***** Records to process *****

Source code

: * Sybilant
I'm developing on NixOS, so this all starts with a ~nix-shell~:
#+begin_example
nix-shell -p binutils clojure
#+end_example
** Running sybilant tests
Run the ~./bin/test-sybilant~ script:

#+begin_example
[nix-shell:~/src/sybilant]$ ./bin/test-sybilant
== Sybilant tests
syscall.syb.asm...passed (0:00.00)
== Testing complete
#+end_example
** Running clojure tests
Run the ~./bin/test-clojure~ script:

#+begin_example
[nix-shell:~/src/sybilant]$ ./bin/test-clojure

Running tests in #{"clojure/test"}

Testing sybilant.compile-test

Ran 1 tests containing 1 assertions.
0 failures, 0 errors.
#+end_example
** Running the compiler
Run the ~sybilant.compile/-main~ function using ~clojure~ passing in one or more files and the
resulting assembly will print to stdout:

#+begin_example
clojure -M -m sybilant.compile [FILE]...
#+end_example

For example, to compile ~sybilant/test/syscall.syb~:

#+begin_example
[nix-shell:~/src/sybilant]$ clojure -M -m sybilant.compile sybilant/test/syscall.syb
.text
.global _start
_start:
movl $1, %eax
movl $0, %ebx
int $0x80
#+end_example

*****

Reproduce every record above exactly as it appears.

Source code

: * Sybilant
I'm developing on NixOS, so this all starts with a ~nix-shell~:
#+begin_example
nix-shell -p binutils clojure
#+end_example
** Running sybilant tests
Run the ~./bin/test-sybilant~ script:

#+begin_example
[nix-shell:~/src/sybilant]$ ./bin/test-sybilant
== Sybilant tests
syscall.syb.asm...passed (0:00.00)
== Testing complete
#+end_example
** Running clojure tests
Run the ~./bin/test-clojure~ script:

#+begin_example
[nix-shell:~/src/sybilant]$ ./bin/test-clojure

Running tests in #{"clojure/test"}

Testing sybilant.compile-test

Ran 1 tests containing 1 assertions.
0 failures, 0 errors.
#+end_example
** Running the compiler
Run the ~sybilant.compile/-main~ function using ~clojure~ passing in one or more files and the
resulting assembly will print to stdout:

#+begin_example
clojure -M -m sybilant.compile [FILE]...
#+end_example

For example, to compile ~sybilant/test/syscall.syb~:

#+begin_example
[nix-shell:~/src/sybilant]$ clojure -M -m sybilant.compile sybilant/test/syscall.syb
.text
.global _start
_start:
movl $1, %eax
movl $0, %ebx
int $0x80
#+end_example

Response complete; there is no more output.